THE singing duo Nina and Frederik had not performed together for nearly 30 years. But the death of Frederik van Pallandt in what police in the Philippines have described as a mysterious professional killing, brings to a final end an era of sweet, slightly folk-tinged singing that, in their heyday, placed van Pallandt and his then wife Nina at the top of the international popular music tree, with sell-out Royal Albert Hall concerts, and at least five chart entries (one song twice) between 1959 and 1961.
They first made their mark in Britain at Christmas 1959 with a revival of 'Mary's Boy Child', which had been a hit for Harry Belafonte two years earlier, followed by another religious song, 'Little Donkey', which was in the charts for 10 weeks between November 1960 and February 1961. It reached No 3. They released two different albums called Nina and Frederik, the first of them reaching the Top 10 for albums in February 1960, and the second No 11 in April/May 1961.

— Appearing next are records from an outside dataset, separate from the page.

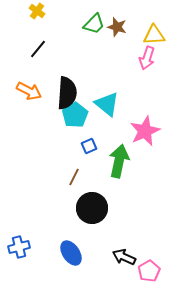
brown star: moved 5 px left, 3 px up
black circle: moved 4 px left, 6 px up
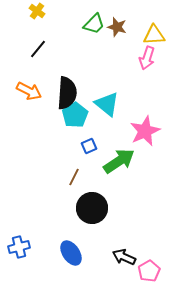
green arrow: rotated 44 degrees clockwise
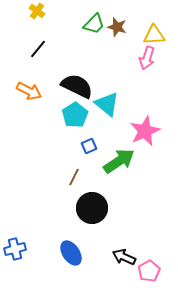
black semicircle: moved 10 px right, 7 px up; rotated 68 degrees counterclockwise
blue cross: moved 4 px left, 2 px down
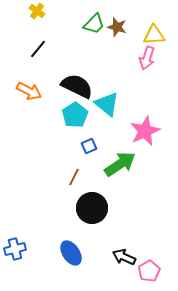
green arrow: moved 1 px right, 3 px down
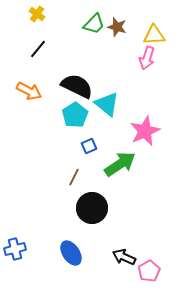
yellow cross: moved 3 px down
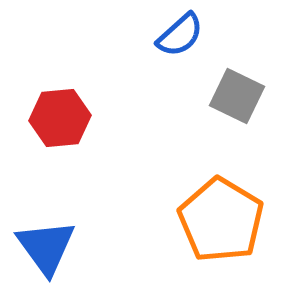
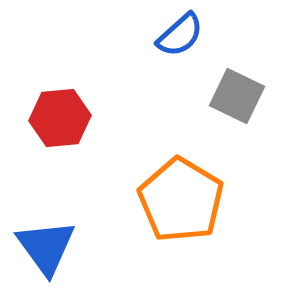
orange pentagon: moved 40 px left, 20 px up
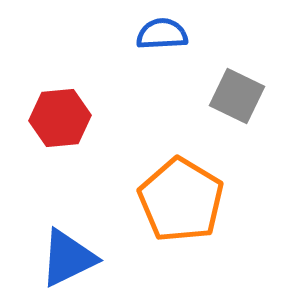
blue semicircle: moved 18 px left, 1 px up; rotated 141 degrees counterclockwise
blue triangle: moved 22 px right, 11 px down; rotated 40 degrees clockwise
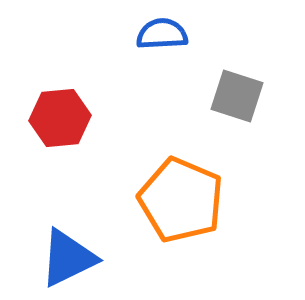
gray square: rotated 8 degrees counterclockwise
orange pentagon: rotated 8 degrees counterclockwise
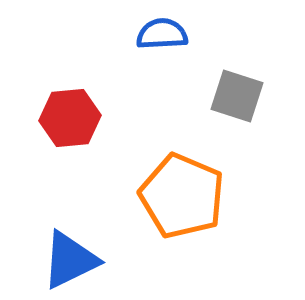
red hexagon: moved 10 px right
orange pentagon: moved 1 px right, 4 px up
blue triangle: moved 2 px right, 2 px down
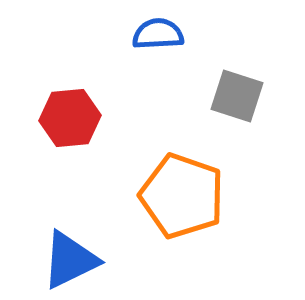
blue semicircle: moved 4 px left
orange pentagon: rotated 4 degrees counterclockwise
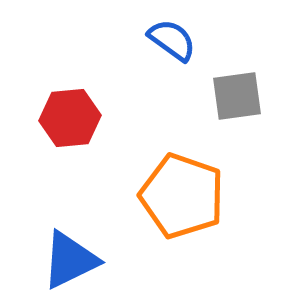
blue semicircle: moved 14 px right, 6 px down; rotated 39 degrees clockwise
gray square: rotated 26 degrees counterclockwise
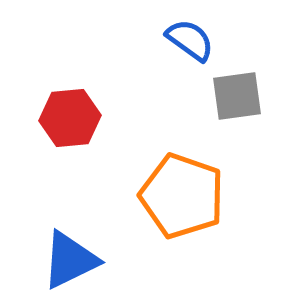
blue semicircle: moved 18 px right
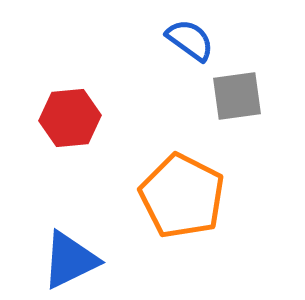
orange pentagon: rotated 8 degrees clockwise
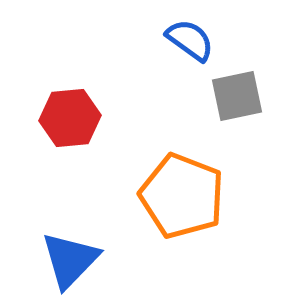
gray square: rotated 4 degrees counterclockwise
orange pentagon: rotated 6 degrees counterclockwise
blue triangle: rotated 20 degrees counterclockwise
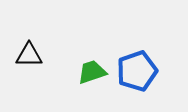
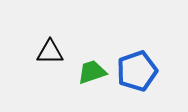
black triangle: moved 21 px right, 3 px up
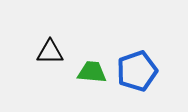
green trapezoid: rotated 24 degrees clockwise
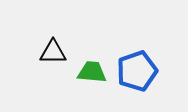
black triangle: moved 3 px right
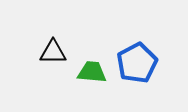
blue pentagon: moved 8 px up; rotated 9 degrees counterclockwise
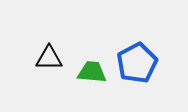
black triangle: moved 4 px left, 6 px down
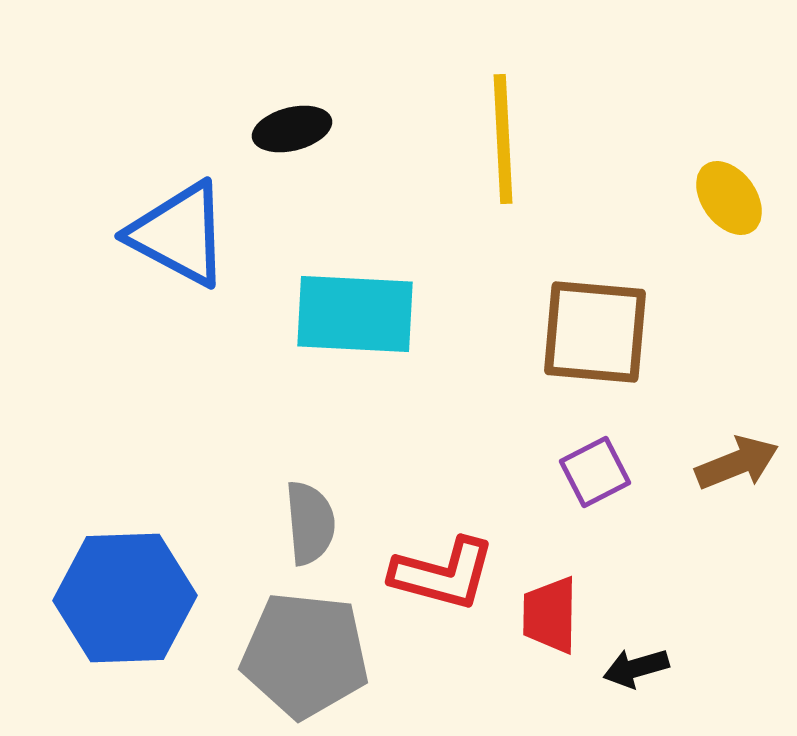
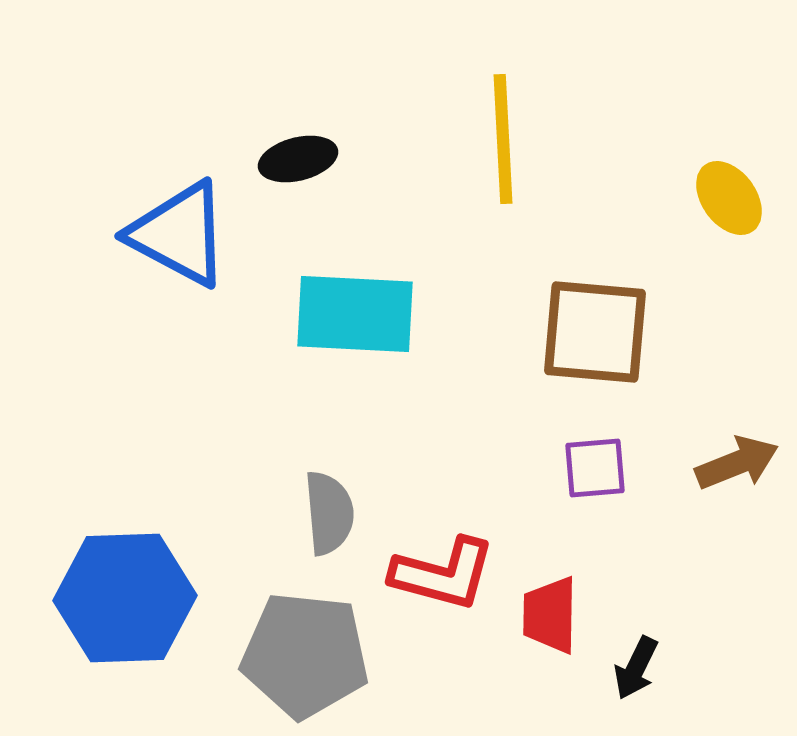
black ellipse: moved 6 px right, 30 px down
purple square: moved 4 px up; rotated 22 degrees clockwise
gray semicircle: moved 19 px right, 10 px up
black arrow: rotated 48 degrees counterclockwise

Much was made of their aristocratic origins. Frederik was a baron, and the son of a former Ambassador for the Netherlands to Denmark, and Nina had simliar connections with the Danish and American social registers. Though they principally used material from the Third World - like another Belafonte hit, 'Long Time Boy', in September 1961, and 'Sucu Sucu' the following month - they were really part of the soft underbelly of folk, represented by a number of such duos - one thinks immediately of the Israeli Ofarim, who had a similarly glamorous woman partner with a pretty-boy male counterpart - whose hegemony was decisively put to an end by the tongue-in-cheek antics of Sonny and Cher, as well as the more carefully crafted tones of Peter Paul and Mary.
But it was not a shift in musical tast that dislodged them from their brief pinnacle of fame. Never particularly fond of the spotlight that success shone upon their lives, Frederik broke up the partnership by insisting that they retire, though Nina carved out a solo career for herself thereafter, followed by acting roles in films such as Robert Altman's The Long Goodbye (1973) and A Wedding (1979), and Paul Schrader's American Gigolo (1980).
Frederik invested his chart profits in a number of ventures, farming for a while in Ibiza - where Nina was a close neighbour - and becoming owner of Burke's Peerage for a short time in 1979.
Though the couple separated and eventually divorced in 1976, they remained friends until Frederik's death, from gunshot wounds, along with his second wife, Susannah. It was a measure of their continuing closeness that Nina flew out to the Philippines to bring his body home to Europe.